I wore a cape to the reading—a navy blue one with beautiful detailing done in gold thread. I really do like the cape, but I wore it because it seemed to be the perfect thing to cover my too tight jeans. I sat there and watched the girls, comforted that I was hidden underneath my cape and simply thankful capes are in style. I smiled when the girls looked at me and offered my help as they wrote, but mostly, I was lost in my own mind, thinking about my stomach that is no longer flat. I have two children and my stomach has expanded and stretched and seems almost resistant to return to what it once was. As I looked at them busy at work, I plotted against the willfulness of my stomach.

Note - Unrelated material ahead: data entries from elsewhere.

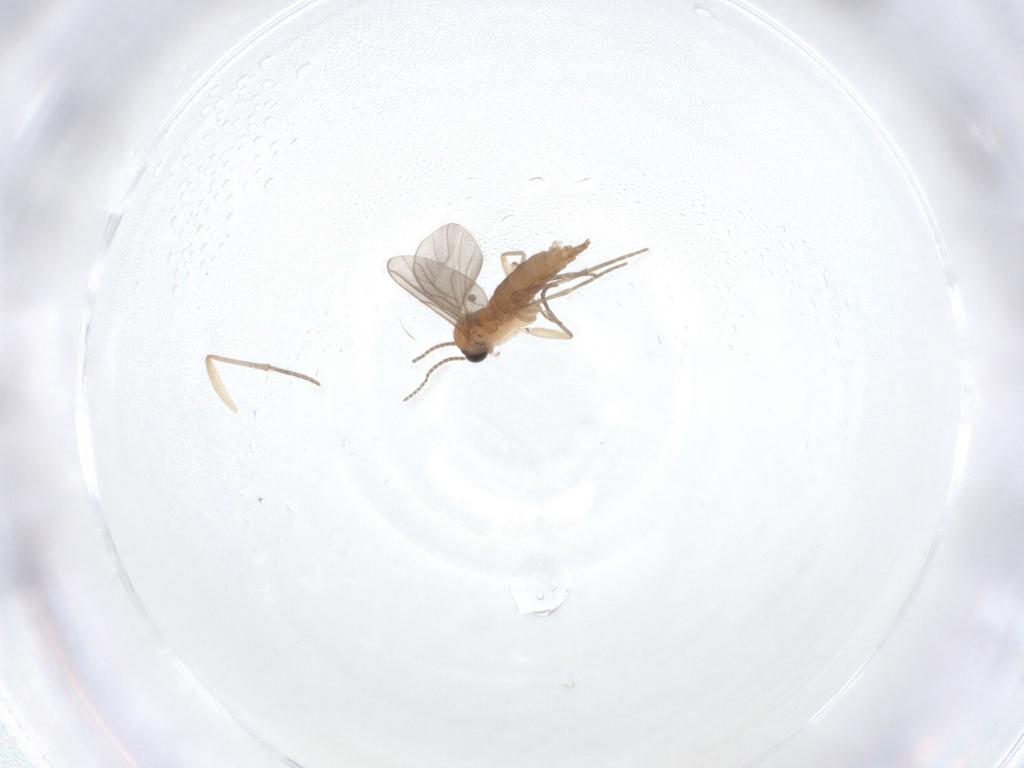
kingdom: Animalia
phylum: Arthropoda
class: Insecta
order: Diptera
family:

I’m sure they had no idea that as I was sitting there, I was simply relieved to be concealed.
They wrote and after I had successfully laid out a brilliant plan to combat my stomach, almost in pain now because the button of my jeans was pressing into it, I asked them to share their letters. I smiled and made my eyes as soft as they could be and willed myself to remember that this work really is holy and that my stomach can wait, as it has for many years. Somehow, I managed to focus completely on the girl who volunteered to share her wish for the future with us first. She looked down at her feet, now uncrossed from underneath her and resting on the floor, and said, “I hope by the time I’m your age I have found my confidence.”

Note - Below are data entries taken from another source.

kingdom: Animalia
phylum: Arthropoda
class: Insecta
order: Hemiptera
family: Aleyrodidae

The room was quiet and it was as if her words had slipped down my throat and wrapped around my heart like a vice, fingers squeezing and causing me to lose my breath—dramatic but true. I felt her words squeeze my heart and bring it up to my throat where it sat and made it hard for me to speak. I kept swallowing, tears briefly welling in my eyes, composed myself quickly, and finally managed a “thank you for sharing that.” Her big brown eyes looked at me in expectation—willing me to say something, to impart upon her some words of wisdom about how I had gained my own confidence, me this woman at 37. And what was I to say? Sitting there, wrapped in my cape? What could I say? I wanted to say a million things:
I’m a fraud.
I have a daughter and it takes almost all of my willpower not to say something bad about myself when I look at the mirror because I don’t want her to have the body image issues I do.
I want to lose the 15 pounds that will likely make my stomach relatively flat again, and while I have a brand new elliptical sitting right behind the desk at which I write (haunting and taunting me even now as I type these words!), I have only used it twice. I sit at my desk and write at night instead—eating pop tarts and drinking coffee (and usually wrapped in a cape).

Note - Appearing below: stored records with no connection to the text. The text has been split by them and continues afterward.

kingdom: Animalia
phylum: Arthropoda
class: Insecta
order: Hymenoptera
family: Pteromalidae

Honey, this is my struggle, too.
After thinking for a moment of all that I could or should say to this young, smart, talented, and beautiful girl, I just smiled and said, “I understand. And I so hope you find it, too, because you are amazing. You are amazing, my dear, just the way you are. You are amazing.” And her face changed in reaction to my words—it was like a tiny light went off—small but present.
The reading ended, and I went home to my own, young family, and my small daughter crawled into my laps and raised her tiny foot to my mouth for a kiss. Her tiny toenails were painted a pale purple and she giggled when I kissed her foot. And I smiled and said to her, “You are amazing, my dear, just the way you are.” And she giggled and raised the other foot for me to kiss.
Later, I took off my cape and was standing in front of the mirror, brushing my teeth, and examining my 37-year-old self. Instead of the talk I usually speak to myself, I tried something new after I spit and put the toothbrush away. I tried looking in the mirror and speaking the words I told the girls—one just a toddler and one a teenager. I looked at myself and forced a smile and I said, “You are amazing, my dear, just the way you are.” I said it a few times to myself and you know what? It was so interesting. Because just like the toddler and the teenager, I really started to believe my own words. And that felt holy.